─── Text under study
Habitats Solo Exhibition

 

Photos: Shani Nachmias

Habitats

Solo Exhibition at Alfred Gallery, as part of Illustration Week (Tel Aviv) 2021 | Curated by Revital Michali

During the first coronavirus lockdowns, when people began feverishly straightening up their homes in order to make room for themselves, domestic fences and city benches filled up with stuff people were giving away, including tons of books.

Along with the act of emptying her own house, Tamar Tessler began collecting the old books she found in the streets. For her, these served as an anchor in stormy seas, like cities of refuge. Over time, the labor of collecting books spread from the public to the personal sphere: It was transformed into a journey of encounters with those who offer their old books for the taking, people with abandoned apartments housing unclaimed contents, with dedications inscribed in old ink and random notes forgotten among the pages, illustrating the personas of their original owners.

In the exhibition Habitats, to be presented in the Alfred Institute’s public exhibition space, handmade analog collages will be displayed, comprised of a multitude of images cut out of encyclopedias and nonfiction books from the nineteen sixties and seventies. Botanical illustrations, drawings of animals and archaeological photographs connect together and create new worlds. Habitats float in space, producing an alternative to the chaotic reality. The borders between the cuttings, which are visible to the eye, examine the boundaries between nature and the urban landscape, as well as the interactions between growth, withering and time.
──────
─── Provided material
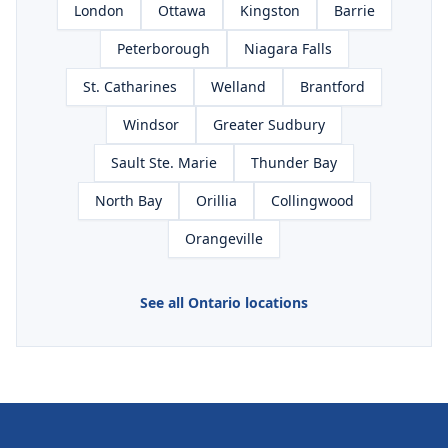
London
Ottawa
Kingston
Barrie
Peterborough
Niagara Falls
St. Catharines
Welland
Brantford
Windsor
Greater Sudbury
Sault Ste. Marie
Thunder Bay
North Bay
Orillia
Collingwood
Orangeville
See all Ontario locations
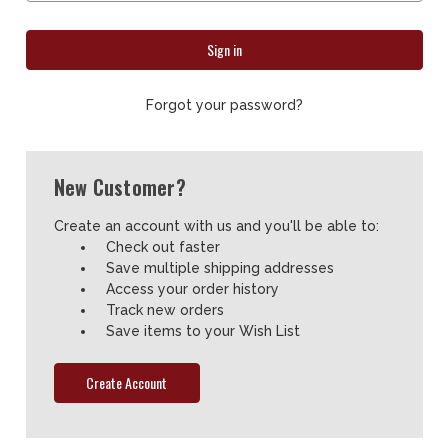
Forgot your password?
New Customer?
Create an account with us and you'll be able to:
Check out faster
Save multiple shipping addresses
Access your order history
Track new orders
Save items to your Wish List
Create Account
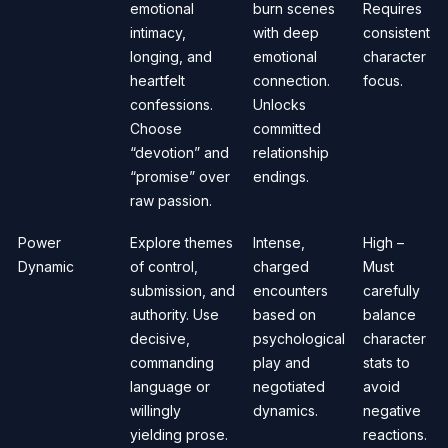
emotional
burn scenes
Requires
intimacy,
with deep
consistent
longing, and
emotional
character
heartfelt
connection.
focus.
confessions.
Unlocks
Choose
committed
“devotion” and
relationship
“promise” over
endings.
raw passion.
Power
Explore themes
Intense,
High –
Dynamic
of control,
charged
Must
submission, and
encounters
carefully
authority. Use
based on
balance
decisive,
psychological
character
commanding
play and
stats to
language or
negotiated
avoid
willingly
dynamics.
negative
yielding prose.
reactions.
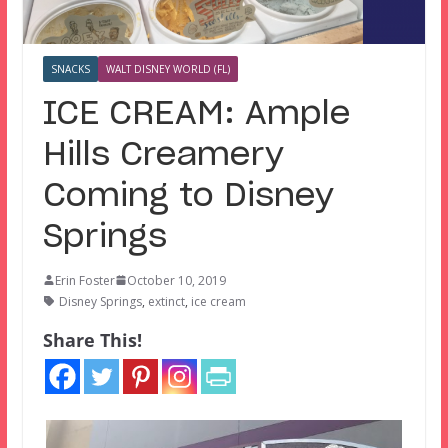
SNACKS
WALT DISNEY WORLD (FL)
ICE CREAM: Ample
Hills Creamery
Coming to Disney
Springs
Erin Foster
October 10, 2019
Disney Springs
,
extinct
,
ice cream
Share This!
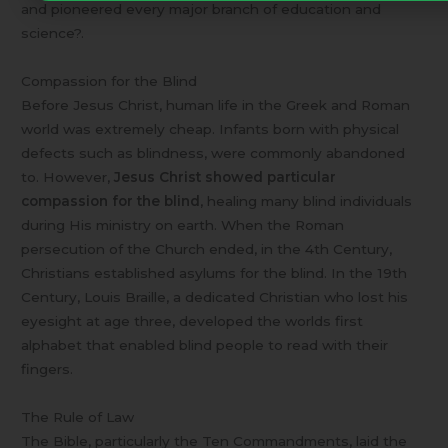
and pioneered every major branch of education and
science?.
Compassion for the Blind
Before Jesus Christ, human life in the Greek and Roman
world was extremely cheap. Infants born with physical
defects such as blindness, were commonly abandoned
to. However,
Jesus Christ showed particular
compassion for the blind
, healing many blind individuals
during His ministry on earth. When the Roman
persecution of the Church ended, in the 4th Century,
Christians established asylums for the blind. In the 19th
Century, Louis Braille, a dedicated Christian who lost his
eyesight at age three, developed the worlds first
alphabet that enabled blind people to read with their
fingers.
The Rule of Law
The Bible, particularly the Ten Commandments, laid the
──────
─── Provided material
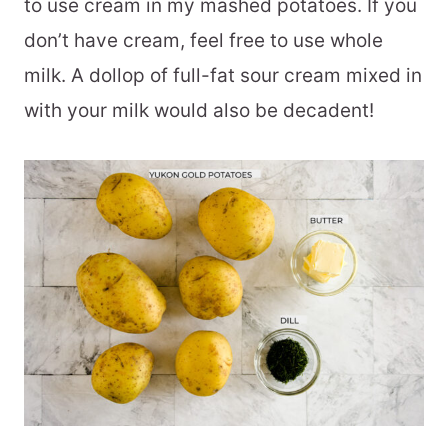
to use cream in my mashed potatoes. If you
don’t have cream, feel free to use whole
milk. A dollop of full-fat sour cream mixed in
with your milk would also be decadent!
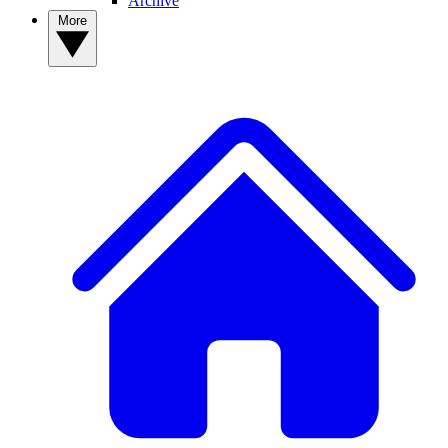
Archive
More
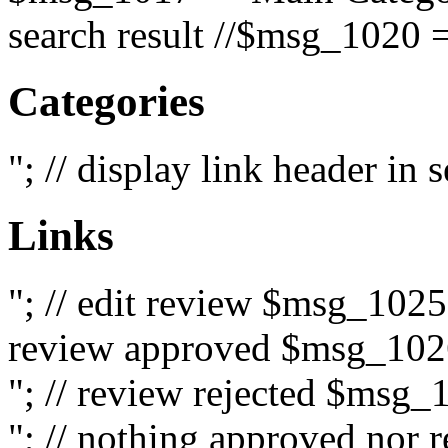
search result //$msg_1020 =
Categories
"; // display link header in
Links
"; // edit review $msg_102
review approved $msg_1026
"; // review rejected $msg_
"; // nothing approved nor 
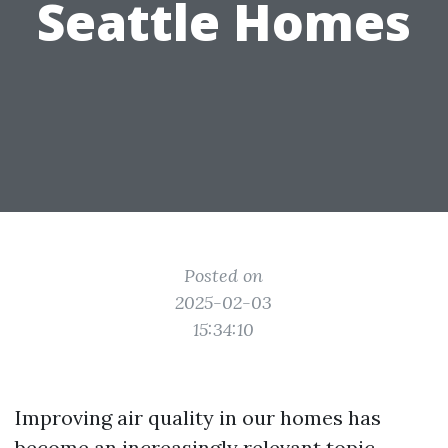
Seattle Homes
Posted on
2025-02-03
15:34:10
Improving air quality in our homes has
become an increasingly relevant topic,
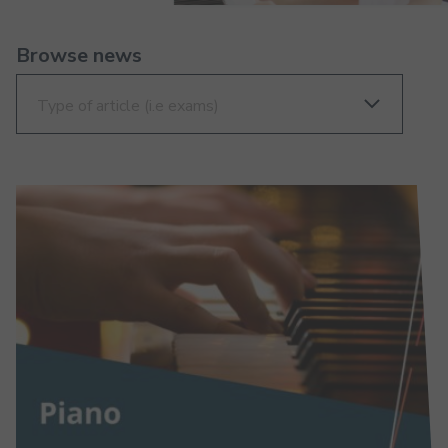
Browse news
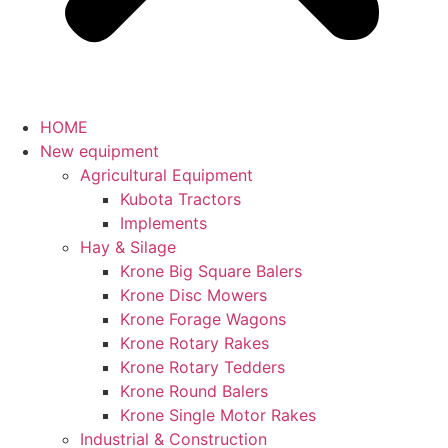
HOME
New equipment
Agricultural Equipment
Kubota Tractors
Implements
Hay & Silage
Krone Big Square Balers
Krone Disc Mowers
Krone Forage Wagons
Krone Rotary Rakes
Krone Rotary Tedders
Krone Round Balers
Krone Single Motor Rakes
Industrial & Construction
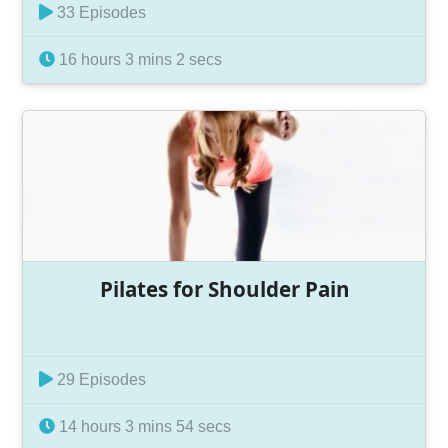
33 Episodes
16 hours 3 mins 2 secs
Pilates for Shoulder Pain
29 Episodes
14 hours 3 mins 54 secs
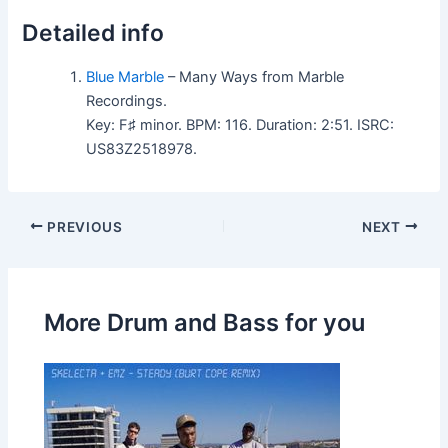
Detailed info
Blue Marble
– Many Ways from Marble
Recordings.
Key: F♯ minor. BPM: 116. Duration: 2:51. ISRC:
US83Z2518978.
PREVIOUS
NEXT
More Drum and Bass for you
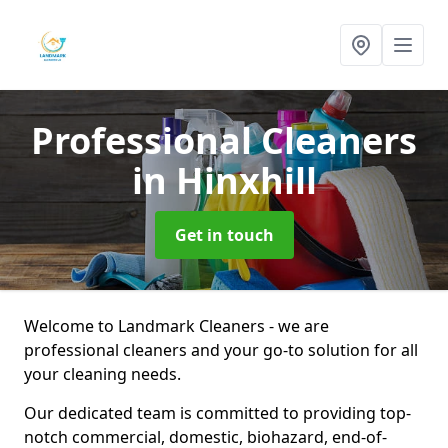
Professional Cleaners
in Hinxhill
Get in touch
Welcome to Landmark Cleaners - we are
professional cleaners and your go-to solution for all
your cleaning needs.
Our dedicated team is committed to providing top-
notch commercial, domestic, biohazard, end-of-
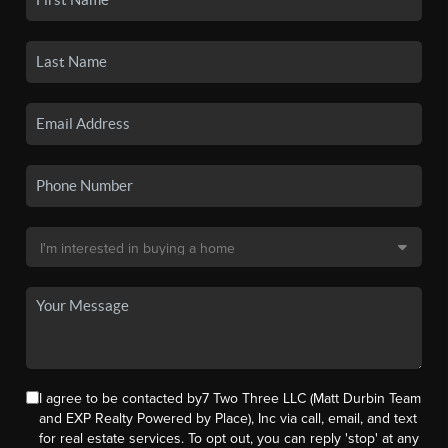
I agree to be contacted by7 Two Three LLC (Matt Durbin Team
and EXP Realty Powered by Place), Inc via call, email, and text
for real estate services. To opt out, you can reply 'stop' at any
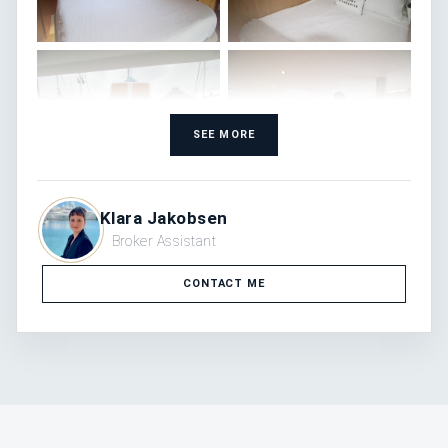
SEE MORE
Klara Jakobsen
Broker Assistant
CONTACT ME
──────
─── Provided material
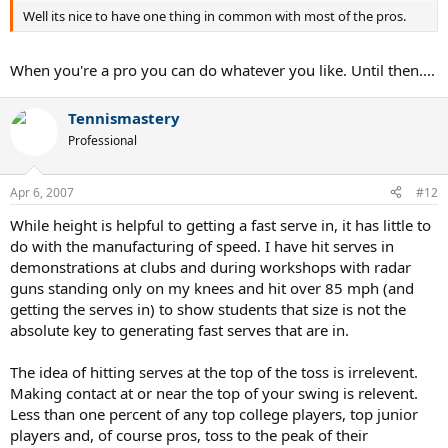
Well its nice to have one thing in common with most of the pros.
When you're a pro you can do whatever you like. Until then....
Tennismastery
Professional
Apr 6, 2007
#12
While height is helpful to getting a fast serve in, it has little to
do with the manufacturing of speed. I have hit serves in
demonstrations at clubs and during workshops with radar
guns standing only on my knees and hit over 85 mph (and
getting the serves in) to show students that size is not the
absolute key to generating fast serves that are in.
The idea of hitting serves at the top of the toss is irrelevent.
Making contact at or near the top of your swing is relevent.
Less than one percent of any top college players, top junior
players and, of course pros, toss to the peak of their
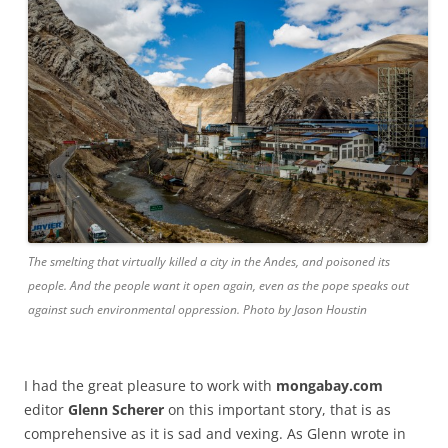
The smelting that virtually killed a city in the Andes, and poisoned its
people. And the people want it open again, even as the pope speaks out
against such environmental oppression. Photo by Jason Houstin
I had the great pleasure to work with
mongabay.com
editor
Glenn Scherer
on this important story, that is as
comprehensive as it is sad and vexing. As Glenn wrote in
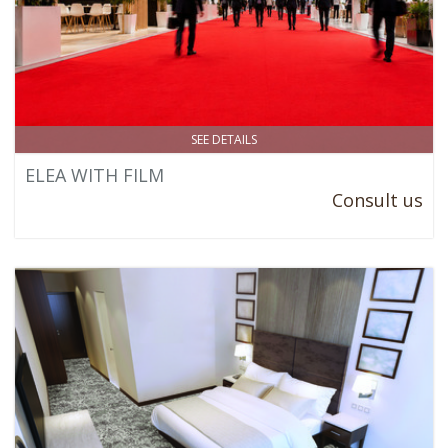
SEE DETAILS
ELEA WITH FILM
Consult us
──────
__Exercise instructions__
• 1. Using the exhibition text, decide whether each statement agrees with it: (a) Revital Michali curated the exhibition; (b) the collages were made digitally; (c) the cut-out images come from books of the nineteen eighties. For each, answer yes or no and quote the deciding words.
• 2. Name every kind of image that the exhibition text says connects together to create new worlds.
• 3. Update the exhibition text from "Habitats Solo Exhibition" to "tons of books.", changing "coronavirus" to "COVID-19".
This material comes from a source unrelated to the exhibition text.

__Set of answers__
• 1.
(a) Yes: "Curated by Revital Michali"
(b) No: "handmade analog collages will be displayed"
(c) No: "encyclopedias and nonfiction books from the nineteen sixties and seventies"

• 2. Botanical illustrations, drawings of animals, archaeological photographs

• 3.
Habitats Solo Exhibition

 

Photos: Shani Nachmias

Habitats

Solo Exhibition at Alfred Gallery, as part of Illustration Week (Tel Aviv) 2021 | Curated by Revital Michali

During the first COVID-19 lockdowns, when people began feverishly straightening up their homes in order to make room for themselves, domestic fences and city benches filled up with stuff people were giving away, including tons of books.